Bagikan:

JAKARTA – Komite Olimpiade Internasional (IOC) mengeluarkan pernyataan resmi untuk meluruskan informasi terkait petinju Imane Khelif yang dituding sebagai transgender di Olimpiade Paris 2024.

Atlet tinju asal Aljazair tersebut menjadi pusat perhatian ketika membuat petarung Italia, Angela Carini, menyerah hanya dalam 46 detik pada babak 16 besar tinju wanita, Kamis, 1 Agustus 2024, malam WIB.

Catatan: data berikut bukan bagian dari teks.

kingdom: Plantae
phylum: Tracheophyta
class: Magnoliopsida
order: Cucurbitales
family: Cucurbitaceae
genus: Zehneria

Tudingan terkait atlet transgender ini juga dilekatkan kepada altet tinju Lin Yu Ting asal China Taipei. Kedua atlet tersebut pada saat ini sama-sama diizinkan bertarung di Perancis.

IOC dalam pernyataan terbaru mengatakan bahwa selama ini informasi terkait kedua petarung tersebut sebenarnya keliru. Keduanya, kata mereka, terlahir sebagai perempuan.

"Kami telah melihat dalam laporan soal informasi yang menyesatkan tentang dua atlet wanita yang berkompetisi di Olimpiade Paris 2024," tulis IOC di laman resmi mereka.

Kesalahan informasi terkait kedua atlet tersebut bermula dari keputusan Asosiasi Tinju Internasional (IBA) yang melarang mereka tampil dalam Kejuaraan Tinju Dunia 2023.

Pada saat itu keduanya tak bisa bertarung karena gagal dalam tes kelayakan gender. Hasil tes menunjukkan Khelif dan Lin memiliki kromosom XY pria yang sangat tinggi.

IOC menegaskan bahwa kedua atlet itu telah menjadi korban keputusan tiba-tiba dan sewenang-wenang oleh IBA saat itu. Pasalnya, menjelang akhir Kejuaraan Dunia IBA pada 2023, mereka tiba-tiba didiskualifikasi tanpa proses hukum.

"Kedua atlet tersebut telah berkompetisi dalam kompetisi tinju internasional selama bertahun-tahun dalam kategori wanita, termasuk Olimpiade Tokyo 2020, Kejuaraan Dunia Asosiasi Tinju Internasional (IBA), dan turnamen yang disetujui IBA," kata IOC.

IOC lebih lanjut menyebut bahwa semua atlet di Olimpiade Paris 2024 sudah mematuhi aturan kelayakan, pendaftaran kompetisi, serta semua peraturan medis yang berlaku dan ditetapkan oleh Unit Tinju Paris 2024 (PBU).

"Seperti pada kompetisi tinju Olimpiade sebelumnya, jenis kelamin dan usia atlet didasarkan pada paspor mereka," kata IOC.

Meski demikian, persoalan ini terus menjadi perdebatan. Mayoritas kritik menilai Khelif seharusnya tidak boleh diizinkan berlomba di kategori perempuan karena ia pasti lebih dominan.

Kasus dua atlet di atas serupa dengan yang pernah dialami oleh atlet lari asal Afrika Selatan, Caster Semenya. Dia dilarang tampil di beberapa kejuaraan karena punya hormon testosteron yang sangat tinggi setara laki-laki.

Larangan tersebut membuat Caster Semennya melakukan berbagai upaya hukum untuk kembali berkompetisi karena ia tahu dirinya terlahir sebagai wanita.